Это было угрюмое, безрадостное, изматывающее существование. Основную часть его работы составляла диагностика, поскольку лечение в его области редко бывало возможным. Было время, когда - каким бы невероятным это ни показалось его коллегам - он тяжело переживал за своих больных. Но в последние годы он начал довольно философски относиться к деяниям Господа. Он отрывистым тоном ставил диагноз, делал прогноз и больше об этом не вспоминал, если только речь не шла о больном ребенке. Временами он подумывал о том, чтобы не принимать больных детей, но, работая в госпитале, он был обязан принимать всех без исключения. Дети расстраивали его. С первого взгляда он определял едва заметные признаки заболевания у цветущего, казалось бы, малыша, будущее ребенка вставало у него перед глазами и преследовало изо дня в день.
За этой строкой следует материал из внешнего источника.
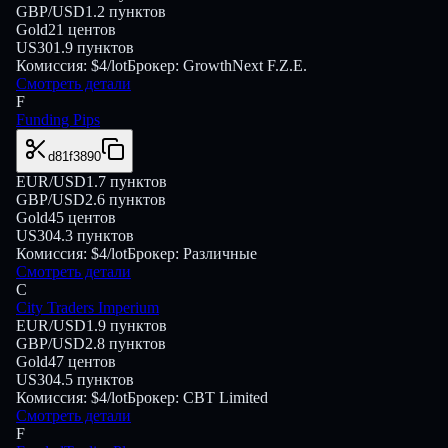
GBP/USD
1.2
пунктов
Gold
21
центов
US30
1.9
пунктов
Комиссия:
$4/lot
Брокер:
GrowthNext F.Z.E.
Смотреть детали
F
Funding Pips
d81f3890
EUR/USD
1.7
пунктов
GBP/USD
2.6
пунктов
Gold
45
центов
US30
4.3
пунктов
Комиссия:
$4/lot
Брокер:
Различные
Смотреть детали
C
City Traders Imperium
EUR/USD
1.9
пунктов
GBP/USD
2.8
пунктов
Gold
47
центов
US30
4.5
пунктов
Комиссия:
$4/lot
Брокер:
CBT Limited
Смотреть детали
F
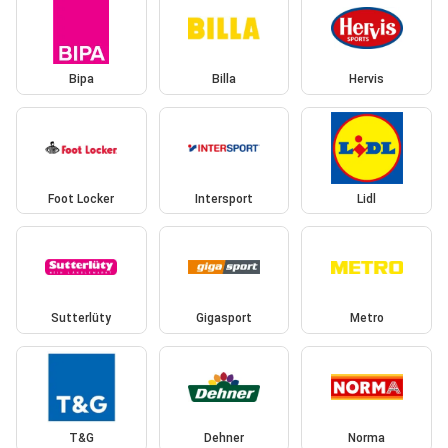
Bipa
Billa
Hervis
Foot Locker
Intersport
Lidl
Sutterlüty
Gigasport
Metro
T&G
Dehner
Norma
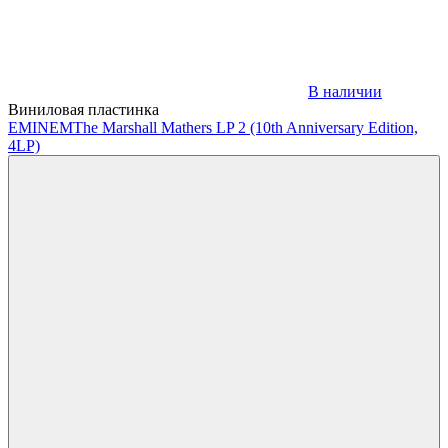
В наличии
Виниловая пластинка
EMINEM
The Marshall Mathers LP 2 (10th Anniversary Edition,
4LP)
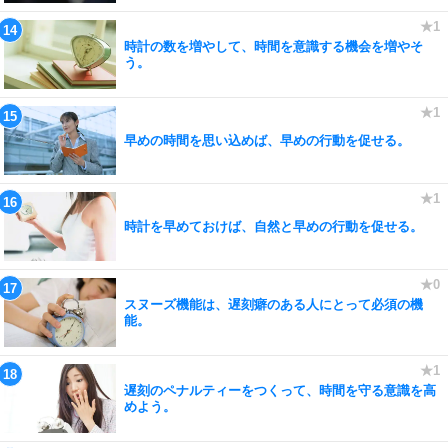
時計の数を増やして、時間を意識する機会を増やそ
う。
早めの時間を思い込めば、早めの行動を促せる。
時計を早めておけば、自然と早めの行動を促せる。
スヌーズ機能は、遅刻癖のある人にとって必須の機
能。
遅刻のペナルティーをつくって、時間を守る意識を高
めよう。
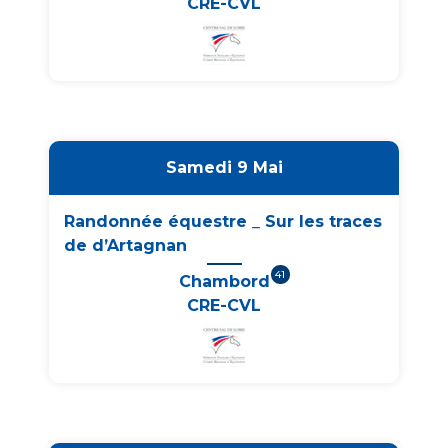
CRE-CVL
Samedi 9 Mai
Randonnée équestre _ Sur les traces
de d’Artagnan
41
Chambord
CRE-CVL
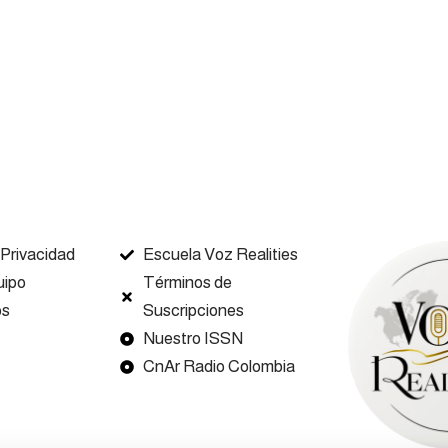
 Privacidad
Escuela Voz Realities
uipo
Términos de
os
Suscripciones
Nuestro ISSN
CnAr Radio Colombia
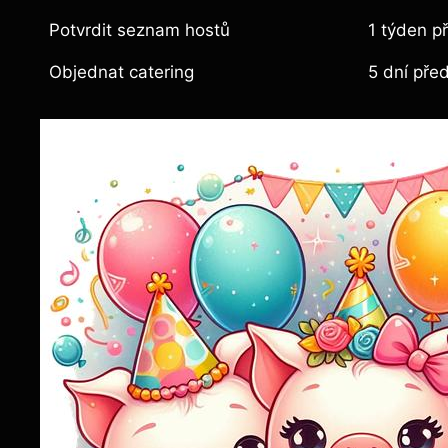
Potvrdit seznam hostů
1 týden př
Objednat catering
5 dní před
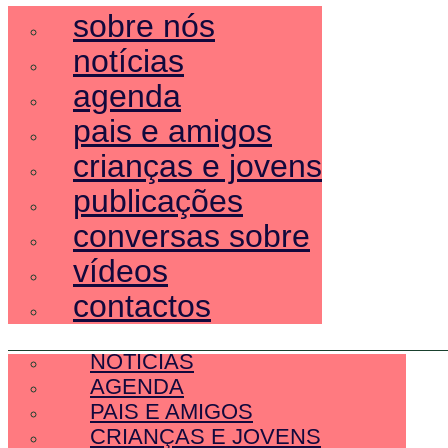
sobre nós
notícias
agenda
pais e amigos
crianças e jovens
publicações
conversas sobre
vídeos
contactos
SOBRE NÓS
NOTÍCIAS
AGENDA
PAIS E AMIGOS
CRIANÇAS E JOVENS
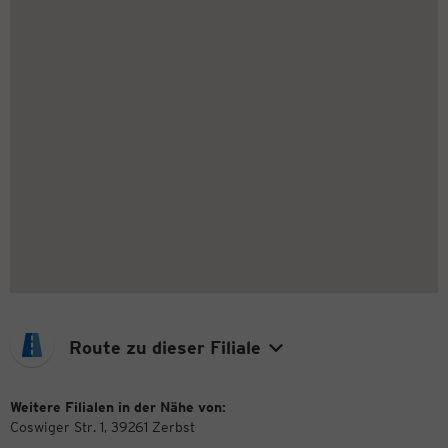
Route zu dieser Filiale
Weitere Filialen in der Nähe von:
Coswiger Str. 1, 39261 Zerbst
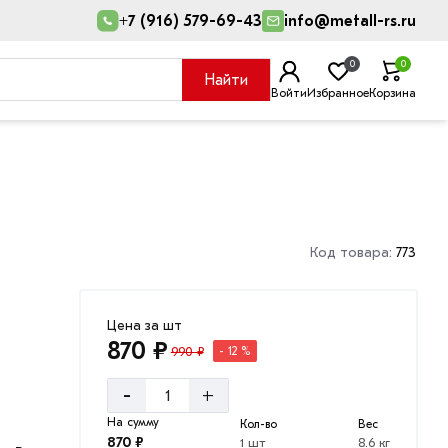
+7 (916) 579-69-43
info@metall-rs.ru
0
0
Найти
Войти
Избранное
Корзина
Код товара:
773
Цена за шт
870 ₽
990 ₽
- 12 %
-
+
На сумму
Кол-во
Вес
870 ₽
1 шт
8.6 кг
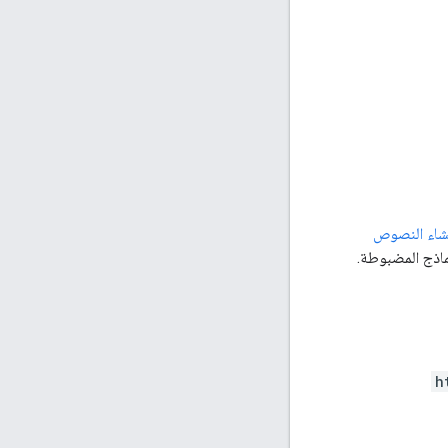
نشاء النصوص
ماذج المضبوطة.
h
Вследствие этого с детьми он обращался еще хуже, чем со взрослыми - ревущее дитя, разгневанная мать и возмущенные студенты дополняли собой эту малопривлекательную картину, особенно если учесть, что, по всеобщему убеждению, после его приговора спасения не найти ни у Бога, ни у человека. Если уж он объявлял, что ребенок вырастет калекой, то так тому и быть. Иногда казалось, что он скорее произносит приговор, чем высказывает мнение.